Short exercise
Gather every line in the entries below that contains the string "second". Reproduce each such line in full.

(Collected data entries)

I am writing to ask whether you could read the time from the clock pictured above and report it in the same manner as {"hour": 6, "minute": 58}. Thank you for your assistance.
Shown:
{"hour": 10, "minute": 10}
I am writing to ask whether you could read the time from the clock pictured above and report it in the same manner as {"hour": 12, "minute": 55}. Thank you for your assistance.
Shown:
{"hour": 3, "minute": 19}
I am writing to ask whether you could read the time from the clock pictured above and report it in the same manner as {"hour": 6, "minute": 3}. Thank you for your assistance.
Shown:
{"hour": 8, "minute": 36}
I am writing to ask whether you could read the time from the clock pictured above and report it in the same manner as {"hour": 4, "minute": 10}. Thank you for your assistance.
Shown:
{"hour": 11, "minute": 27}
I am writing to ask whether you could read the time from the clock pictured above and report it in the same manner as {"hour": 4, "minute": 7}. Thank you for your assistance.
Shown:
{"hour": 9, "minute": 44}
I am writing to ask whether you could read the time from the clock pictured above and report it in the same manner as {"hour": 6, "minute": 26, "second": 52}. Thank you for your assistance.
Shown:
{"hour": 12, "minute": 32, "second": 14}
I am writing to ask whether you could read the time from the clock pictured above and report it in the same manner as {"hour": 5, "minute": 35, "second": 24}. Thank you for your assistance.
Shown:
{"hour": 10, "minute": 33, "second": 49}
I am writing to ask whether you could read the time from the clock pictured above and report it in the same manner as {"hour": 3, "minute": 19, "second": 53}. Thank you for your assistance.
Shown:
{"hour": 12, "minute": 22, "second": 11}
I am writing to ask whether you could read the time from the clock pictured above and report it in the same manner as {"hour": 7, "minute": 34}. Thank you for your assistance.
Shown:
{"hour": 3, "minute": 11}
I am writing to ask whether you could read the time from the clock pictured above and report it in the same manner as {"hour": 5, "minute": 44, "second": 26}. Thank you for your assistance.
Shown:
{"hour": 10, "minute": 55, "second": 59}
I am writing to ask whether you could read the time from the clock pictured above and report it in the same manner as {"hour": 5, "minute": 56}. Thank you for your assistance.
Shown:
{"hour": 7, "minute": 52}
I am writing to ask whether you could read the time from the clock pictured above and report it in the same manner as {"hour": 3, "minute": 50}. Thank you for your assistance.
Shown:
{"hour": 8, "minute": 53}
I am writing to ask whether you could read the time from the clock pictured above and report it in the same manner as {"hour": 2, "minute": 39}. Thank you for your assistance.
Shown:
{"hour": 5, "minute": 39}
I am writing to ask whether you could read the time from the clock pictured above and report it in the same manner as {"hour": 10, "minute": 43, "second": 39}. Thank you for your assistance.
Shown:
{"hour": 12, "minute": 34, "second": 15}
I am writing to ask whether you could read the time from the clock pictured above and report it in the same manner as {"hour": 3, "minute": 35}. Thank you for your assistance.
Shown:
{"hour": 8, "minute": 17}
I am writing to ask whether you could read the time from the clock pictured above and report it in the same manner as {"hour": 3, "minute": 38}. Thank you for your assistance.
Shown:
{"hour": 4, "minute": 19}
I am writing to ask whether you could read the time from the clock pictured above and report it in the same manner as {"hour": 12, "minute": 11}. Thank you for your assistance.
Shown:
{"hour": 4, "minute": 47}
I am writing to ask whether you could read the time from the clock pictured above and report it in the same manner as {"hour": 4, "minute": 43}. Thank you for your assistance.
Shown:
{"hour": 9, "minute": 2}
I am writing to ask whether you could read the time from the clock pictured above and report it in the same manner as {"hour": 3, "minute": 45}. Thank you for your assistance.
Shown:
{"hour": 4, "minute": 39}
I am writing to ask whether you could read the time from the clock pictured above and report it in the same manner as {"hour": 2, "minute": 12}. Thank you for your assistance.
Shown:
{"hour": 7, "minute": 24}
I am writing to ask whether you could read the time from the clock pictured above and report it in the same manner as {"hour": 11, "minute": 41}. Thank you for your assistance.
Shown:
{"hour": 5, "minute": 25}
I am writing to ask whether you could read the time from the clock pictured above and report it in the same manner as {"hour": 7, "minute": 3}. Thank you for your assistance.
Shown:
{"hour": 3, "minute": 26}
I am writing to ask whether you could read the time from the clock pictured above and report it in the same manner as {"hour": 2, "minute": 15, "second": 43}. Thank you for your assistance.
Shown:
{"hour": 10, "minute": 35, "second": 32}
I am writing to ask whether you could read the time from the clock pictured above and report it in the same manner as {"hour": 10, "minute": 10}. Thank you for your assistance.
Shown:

Full solution
I am writing to ask whether you could read the time from the clock pictured above and report it in the same manner as {"hour": 6, "minute": 26, "second": 52}. Thank you for your assistance.
{"hour": 12, "minute": 32, "second": 14}
I am writing to ask whether you could read the time from the clock pictured above and report it in the same manner as {"hour": 5, "minute": 35, "second": 24}. Thank you for your assistance.
{"hour": 10, "minute": 33, "second": 49}
I am writing to ask whether you could read the time from the clock pictured above and report it in the same manner as {"hour": 3, "minute": 19, "second": 53}. Thank you for your assistance.
{"hour": 12, "minute": 22, "second": 11}
I am writing to ask whether you could read the time from the clock pictured above and report it in the same manner as {"hour": 5, "minute": 44, "second": 26}. Thank you for your assistance.
{"hour": 10, "minute": 55, "second": 59}
I am writing to ask whether you could read the time from the clock pictured above and report it in the same manner as {"hour": 10, "minute": 43, "second": 39}. Thank you for your assistance.
{"hour": 12, "minute": 34, "second": 15}
I am writing to ask whether you could read the time from the clock pictured above and report it in the same manner as {"hour": 2, "minute": 15, "second": 43}. Thank you for your assistance.
{"hour": 10, "minute": 35, "second": 32}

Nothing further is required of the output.